Amid the shortage, Coleman says the patient load continued to climb, as hospitals ran out of space for patients and places to store the mounting number of dead people.

“After a lot of those patients died we didn’t have any rooms,” recalls Coleman. “We were putting them on the roof, in the basement and some in a tractor trailer outside. As all three places were full, we started putting bodies on a sled and just dump ice on them,” she says.

By the end of May, Coleman says things started to slow down. Some patients who had been admitted for up to three months began to get better – being able to walk, learn to talk, and breathe on their own.

“It was a good feeling,” she says. “I didn’t want to leave them, but I was ready to come home. But I am glad I went. It really was a humbling and rewarding experience. It is good to have this experience firsthand to tell my future children, and that I was on the front line helping.”

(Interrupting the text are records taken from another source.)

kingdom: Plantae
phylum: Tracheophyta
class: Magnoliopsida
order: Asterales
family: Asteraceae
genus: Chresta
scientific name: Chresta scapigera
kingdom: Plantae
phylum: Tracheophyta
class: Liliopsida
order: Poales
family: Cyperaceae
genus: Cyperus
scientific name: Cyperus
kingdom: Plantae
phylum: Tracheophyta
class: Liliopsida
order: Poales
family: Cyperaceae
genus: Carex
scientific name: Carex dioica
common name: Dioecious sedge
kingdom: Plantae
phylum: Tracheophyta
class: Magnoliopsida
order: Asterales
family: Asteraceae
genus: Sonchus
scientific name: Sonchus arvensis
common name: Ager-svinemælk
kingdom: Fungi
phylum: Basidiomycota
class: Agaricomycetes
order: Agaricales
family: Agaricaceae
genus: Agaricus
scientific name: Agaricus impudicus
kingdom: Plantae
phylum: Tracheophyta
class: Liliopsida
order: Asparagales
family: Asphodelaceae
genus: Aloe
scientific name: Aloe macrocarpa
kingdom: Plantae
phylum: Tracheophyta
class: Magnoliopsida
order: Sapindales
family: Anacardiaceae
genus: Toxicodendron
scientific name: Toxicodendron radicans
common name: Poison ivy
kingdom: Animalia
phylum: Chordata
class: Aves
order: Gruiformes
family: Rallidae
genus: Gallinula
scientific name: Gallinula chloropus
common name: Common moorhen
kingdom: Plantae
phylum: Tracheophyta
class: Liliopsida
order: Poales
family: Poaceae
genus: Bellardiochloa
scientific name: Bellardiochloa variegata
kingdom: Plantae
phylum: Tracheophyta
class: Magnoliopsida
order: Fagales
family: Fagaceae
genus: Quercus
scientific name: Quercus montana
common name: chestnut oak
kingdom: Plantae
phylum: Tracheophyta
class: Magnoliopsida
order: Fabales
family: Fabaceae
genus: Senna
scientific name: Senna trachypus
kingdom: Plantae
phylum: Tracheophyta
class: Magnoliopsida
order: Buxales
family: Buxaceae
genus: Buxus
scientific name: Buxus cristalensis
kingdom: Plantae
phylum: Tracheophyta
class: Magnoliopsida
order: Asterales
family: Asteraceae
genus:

While Coleman’s situation was dire, she is one of several TSU nursing school graduates among the thousands of healthcare workers around the country responding to the influx of patients suffering from COVID-19. They’re conducting screenings, communicating to patients’ families, and above all, caring for the critically ill.

Dr. Pinky Noble-Britton, associate professor and director of TSU’s BSN program, says like Coleman, TSU nursing students are prepared to perform at the highest level of their profession in administering safe patient care.

“We push them and they are expected to use whatever resources they have to their best ability,” says Noble-Britton.

Knowing that her work is critical, especially with the new surge in coronavirus cases across the country, Coleman says she plans to take another month off and then head back to helping COVID patients.

“I plan to go back and help in one of the other states, like Florida, Texas or Arizona, which are epic centers,” says Coleman. “My plan is to travel and change lives, and just to know that I made a difference.”

Coleman also plans to return to TSU to earn her BSN degree. The program is now accepting applications for Fall 2020. The Traditional B.S.N. at TSU provides an instructional environment that teaches students how to provide holistic, ethical and culturally sensitive care to clients across the lifespan.